Shaban_2022_Cardiovasc.Toxicol__

Exosomes from senescence cells play pivotal roles in endothelium dysfunction. We investigated the exosomal angiogenic cargo of endothelial cells (ECs) in a model of senescence in vitro. After inducing aging by H(2)O(2), the expression of P53, P21, and P16 was investigated by western blotting, while the expression of FMR1, miR-21, and miR-126 were measured by real-time PCR (q-PCR). Oil Red O dye was used to stain cells. Acetylcholinesterase (AChE) assay, transmission electron microscopy (TEM), and western blotting characterized Exosomes. Exosomal miR-21, miR-126, matrix metallopeptidase-9 (MMP-9), and tumor necrosis factor-alpha (TNF-alpha) proteins were measured by Q-PCR and western blotting.
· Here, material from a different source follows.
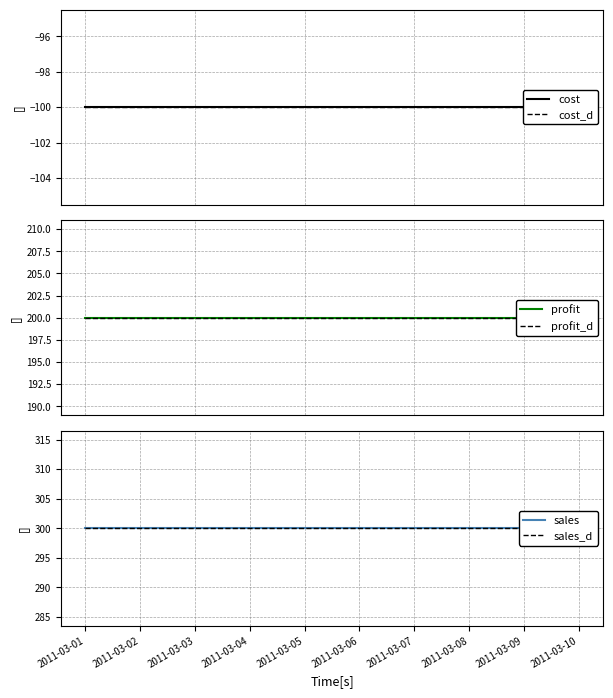

Which series has the largest total across all categories?

sales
A wound-healing assay was used to explore the effect of exosomes on ECs migration rate. The results showed that the expression of P53, P21, P16, FMR1, and miR-21 was increased in treated cells as compared with control cells (P < 0.05). In addition, the expression of miR-126 was decreased in treated cells (P < 0.05). The number of Oil Red O-positive-treated cells increased (P < 0.05). The AChE activity of exosomes from treated cells was increased (P < 0.05). In comparison with control cells, an increase in the expression levels of exosomal miR-21 and TNF-alpha of treated cells coincided with a decrease in the expression levels of miR-126 and MMP-9 levels (P < 0.05). We found that the migration rate of ECs co-cultured with exosomes from treated cells was decreased (P < 0.05). The data indicate ECs under H(2)O(2) condition produce exosomes with distinct cargo that may be useful as a biomarker of age-related vascular disease.